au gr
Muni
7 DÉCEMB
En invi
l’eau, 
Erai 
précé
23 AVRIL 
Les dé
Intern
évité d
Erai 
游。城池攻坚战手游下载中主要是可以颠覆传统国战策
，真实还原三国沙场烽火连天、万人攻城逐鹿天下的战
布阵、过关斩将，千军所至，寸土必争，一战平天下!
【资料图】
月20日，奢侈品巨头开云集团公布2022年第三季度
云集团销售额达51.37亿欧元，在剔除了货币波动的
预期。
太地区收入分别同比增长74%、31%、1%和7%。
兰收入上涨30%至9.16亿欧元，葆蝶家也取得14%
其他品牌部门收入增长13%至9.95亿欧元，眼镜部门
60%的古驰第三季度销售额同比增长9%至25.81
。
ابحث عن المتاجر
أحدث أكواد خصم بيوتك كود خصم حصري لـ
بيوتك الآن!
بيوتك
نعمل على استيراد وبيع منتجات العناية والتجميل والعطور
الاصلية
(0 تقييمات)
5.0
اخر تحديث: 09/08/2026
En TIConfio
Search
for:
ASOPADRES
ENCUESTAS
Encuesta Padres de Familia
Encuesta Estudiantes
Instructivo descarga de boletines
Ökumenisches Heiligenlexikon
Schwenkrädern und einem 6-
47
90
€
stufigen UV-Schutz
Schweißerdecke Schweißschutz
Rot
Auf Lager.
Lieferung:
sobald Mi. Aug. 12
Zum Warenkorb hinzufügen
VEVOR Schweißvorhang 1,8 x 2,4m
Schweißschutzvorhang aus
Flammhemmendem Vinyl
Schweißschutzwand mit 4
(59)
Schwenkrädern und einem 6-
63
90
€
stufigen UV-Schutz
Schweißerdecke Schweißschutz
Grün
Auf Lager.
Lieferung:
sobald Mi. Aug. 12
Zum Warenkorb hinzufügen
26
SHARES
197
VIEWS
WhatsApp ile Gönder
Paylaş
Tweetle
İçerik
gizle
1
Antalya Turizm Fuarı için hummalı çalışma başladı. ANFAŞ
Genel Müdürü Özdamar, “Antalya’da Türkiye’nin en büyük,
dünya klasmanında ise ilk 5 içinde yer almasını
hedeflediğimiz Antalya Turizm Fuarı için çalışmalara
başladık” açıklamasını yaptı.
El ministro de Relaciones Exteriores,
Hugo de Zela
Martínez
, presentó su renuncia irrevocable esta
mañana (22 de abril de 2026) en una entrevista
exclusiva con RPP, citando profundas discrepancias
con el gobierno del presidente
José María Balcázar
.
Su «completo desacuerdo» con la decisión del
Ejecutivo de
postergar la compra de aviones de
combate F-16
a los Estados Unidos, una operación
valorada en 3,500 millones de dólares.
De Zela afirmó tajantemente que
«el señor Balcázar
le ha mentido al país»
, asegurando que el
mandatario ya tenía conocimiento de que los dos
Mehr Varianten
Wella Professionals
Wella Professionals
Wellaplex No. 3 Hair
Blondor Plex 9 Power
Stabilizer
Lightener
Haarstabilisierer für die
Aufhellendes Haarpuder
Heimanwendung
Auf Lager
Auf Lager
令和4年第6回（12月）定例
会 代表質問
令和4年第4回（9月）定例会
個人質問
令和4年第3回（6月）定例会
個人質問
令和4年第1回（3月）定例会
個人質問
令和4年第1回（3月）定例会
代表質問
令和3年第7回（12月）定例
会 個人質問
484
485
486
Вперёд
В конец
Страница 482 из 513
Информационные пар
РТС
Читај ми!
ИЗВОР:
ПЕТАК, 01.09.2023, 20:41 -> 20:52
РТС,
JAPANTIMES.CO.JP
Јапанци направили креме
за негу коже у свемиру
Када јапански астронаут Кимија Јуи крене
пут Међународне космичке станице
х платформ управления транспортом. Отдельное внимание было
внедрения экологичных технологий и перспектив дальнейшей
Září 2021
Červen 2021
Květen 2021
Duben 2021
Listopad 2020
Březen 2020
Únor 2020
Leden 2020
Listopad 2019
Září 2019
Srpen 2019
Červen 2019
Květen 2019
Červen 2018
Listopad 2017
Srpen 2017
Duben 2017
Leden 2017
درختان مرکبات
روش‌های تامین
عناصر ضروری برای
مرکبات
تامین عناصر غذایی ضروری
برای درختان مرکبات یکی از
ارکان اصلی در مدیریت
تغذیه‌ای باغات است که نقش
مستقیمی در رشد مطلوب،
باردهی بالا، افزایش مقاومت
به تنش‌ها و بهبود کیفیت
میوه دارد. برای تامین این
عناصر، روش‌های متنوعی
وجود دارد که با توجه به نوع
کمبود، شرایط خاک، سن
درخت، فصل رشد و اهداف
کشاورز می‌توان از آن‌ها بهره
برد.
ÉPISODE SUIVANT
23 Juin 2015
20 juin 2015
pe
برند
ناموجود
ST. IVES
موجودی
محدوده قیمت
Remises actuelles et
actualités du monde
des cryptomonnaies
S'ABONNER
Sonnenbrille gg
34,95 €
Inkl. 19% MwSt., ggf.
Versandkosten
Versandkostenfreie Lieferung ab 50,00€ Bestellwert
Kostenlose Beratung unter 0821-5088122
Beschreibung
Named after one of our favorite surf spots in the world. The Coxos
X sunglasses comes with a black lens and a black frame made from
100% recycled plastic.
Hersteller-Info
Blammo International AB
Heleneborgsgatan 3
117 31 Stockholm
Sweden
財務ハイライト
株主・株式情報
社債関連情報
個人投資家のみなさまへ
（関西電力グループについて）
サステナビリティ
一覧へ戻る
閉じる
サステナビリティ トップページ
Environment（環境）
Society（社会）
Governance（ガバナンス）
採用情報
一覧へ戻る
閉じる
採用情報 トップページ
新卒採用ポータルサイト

______________________________

- [What you should do] Please transcribe the data above, beginning with its first line and stopping after the line that contains "Encuesta Estudiantes", with both ends included.

- [Answer box]
au gr
Muni
7 DÉCEMB
En invi
l’eau, 
Erai 
précé
23 AVRIL 
Les dé
Intern
évité d
Erai 
游。城池攻坚战手游下载中主要是可以颠覆传统国战策
，真实还原三国沙场烽火连天、万人攻城逐鹿天下的战
布阵、过关斩将，千军所至，寸土必争，一战平天下!
【资料图】
月20日，奢侈品巨头开云集团公布2022年第三季度
云集团销售额达51.37亿欧元，在剔除了货币波动的
预期。
太地区收入分别同比增长74%、31%、1%和7%。
兰收入上涨30%至9.16亿欧元，葆蝶家也取得14%
其他品牌部门收入增长13%至9.95亿欧元，眼镜部门
60%的古驰第三季度销售额同比增长9%至25.81
。
ابحث عن المتاجر
أحدث أكواد خصم بيوتك كود خصم حصري لـ
بيوتك الآن!
بيوتك
نعمل على استيراد وبيع منتجات العناية والتجميل والعطور
الاصلية
(0 تقييمات)
5.0
اخر تحديث: 09/08/2026
En TIConfio
Search
for:
ASOPADRES
ENCUESTAS
Encuesta Padres de Familia
Encuesta Estudiantes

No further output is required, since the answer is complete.